Suyasa Sempat Diperiksa Kejagung, Jawab 10 Pertanyaan Penyidik

Singaraja, koranbuleleng.com | Sekretaris Daerah Kabupaten Buleleng menjawab sekitar 10 pertanyaan dari Jaksa Penyidik, Kejaksaan Agung (Kejagung) RI sebagai saksi dalam kasus korupsi yang menjerat Mantan Kepala Kejaksaan Negeri Kabupaten Buleleng, Fahrur Rozi. 
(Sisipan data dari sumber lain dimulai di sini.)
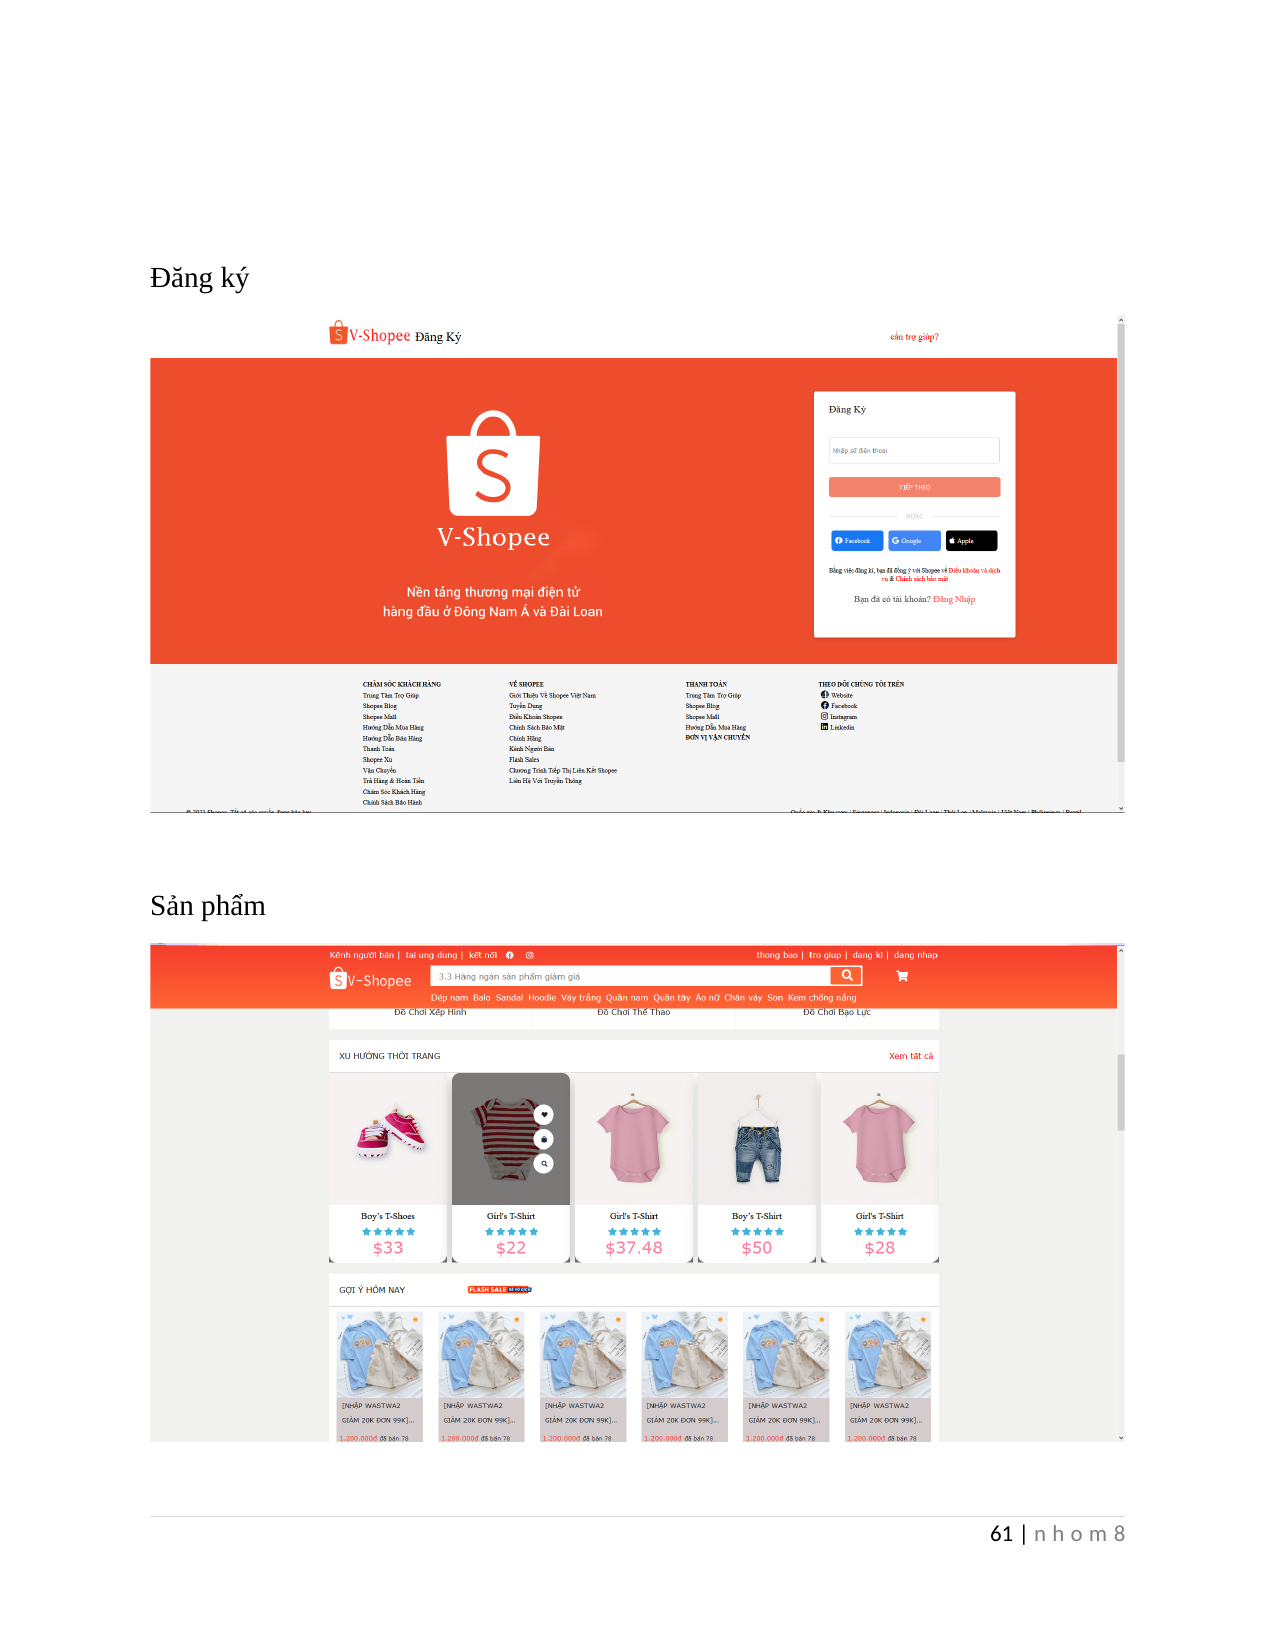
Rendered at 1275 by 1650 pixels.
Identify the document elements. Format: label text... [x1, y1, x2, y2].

Puluhan pertanyaan itu terkait kapasitasnya sebagai Mantan Kepala Disdikpora Buleleng pada tahun 2017. Suyasa mengakui telah menjalani pemeriksaan sebagai saksi dalam pada tanggal 1 Agustus lalu. 

- Advertisement -

Namun Suyasa tak merinci puluhan pertanyaan yang diajukan Jaksa Penyidik terhadapnya. Hanya saja, dia menegaskan jika pertanyaannya terkait dengan proses pengadaaan buku ke sekolah-sekolah dan Perbekel di Buleleng.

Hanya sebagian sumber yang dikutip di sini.